Design and construction
- Architects: Rem Koolhaas Office for Metropolitan Architecture

= New Court =

New Court (also known as The Rothschild Headquarters) is a collection of proximate buildings in London having served as the global headquarters of the Rothschild investment bank since 1809. The current building is the fourth incarnation of the Rothschild offices at the same street address. Until 2004, the world price of gold was fixed daily at this building.

== 1809 to 1868: First incarnation and early history ==
After leaving Frankfurt, Nathan Mayer Rothschild needed a location where he could build his banking business and continue his merchant activities as well as house his family. Rothschild acquired a lease at No. 2 New Court Street, St Swithin's Lane in 1809.

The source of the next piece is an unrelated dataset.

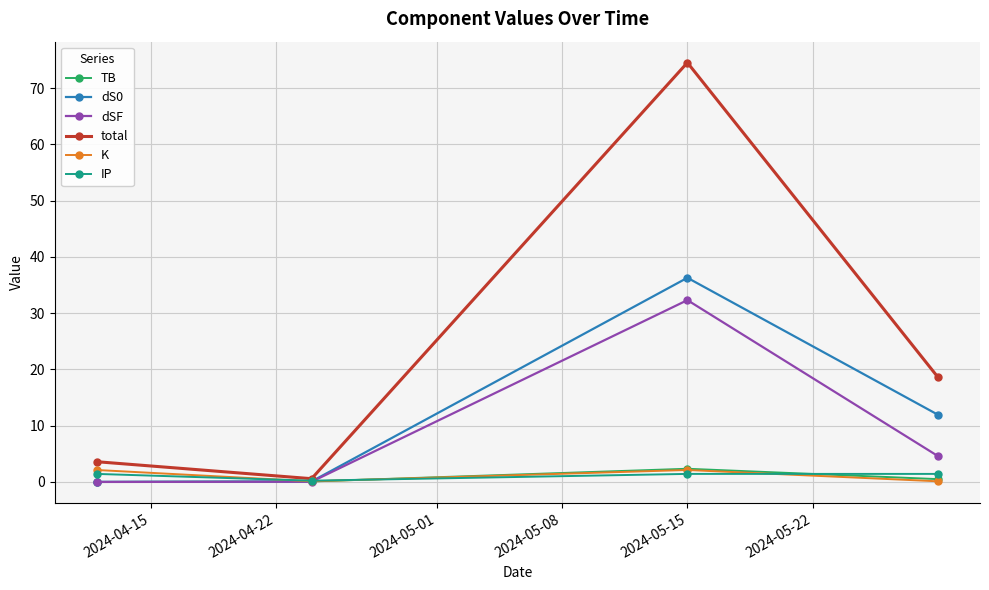

What is the value of the K point at the 3rd from the left?

2.1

In 1824 at New Court, Nathan Mayer Rothschild and company formed Alliance Assurance (later becoming Royal & Sun Alliance, and today known as RSA Insurance Group)."

== 1868 to 1962: Second incarnation ==
Lionel de Rothschild (who had succeeded his father Nathan in 1838 as head of the firm) hired architect Thomas Marsh Nelson to design a building in the Italianate style which was completed in 1868.

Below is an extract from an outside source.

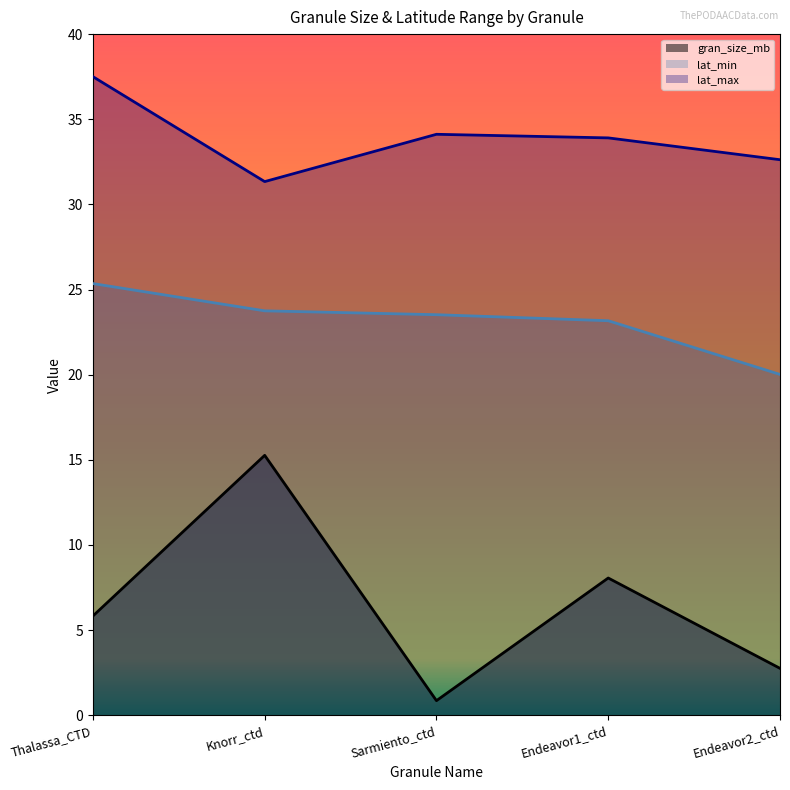

How many interior local valleys does the gran_size_mb series have?

1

=== Beginning of gold fixing ===
On 12 September 1919, New Court became the location where the global price of gold was fixed.

=== Second World War ===
During Second World War, The Rothschild bank moved much of its staff to the Rothschild estate at Tring Park. In a 1941 Nazi air raid, St Swithin's Lane was struck with many buildings being damaged.

== 1962 to 2011: Third incarnation ==
As the firm continued to see growth, it again outgrew New Court. Although the idea of extending the buildings vertically was posed, the Rothschild family ultimately decided to develop a new office. Rothschild chose Fitzroy Robinson & Partners as architects for a building which was completed in 1962.

== 2011 to present: Fourth incarnation ==
By the early twenty-first century, the Rothschild Bank had again outgrown the buildings. Architect Rem Koolhaas of OMA was selected to design the new headquarters for Rothschild which was completed in 2011.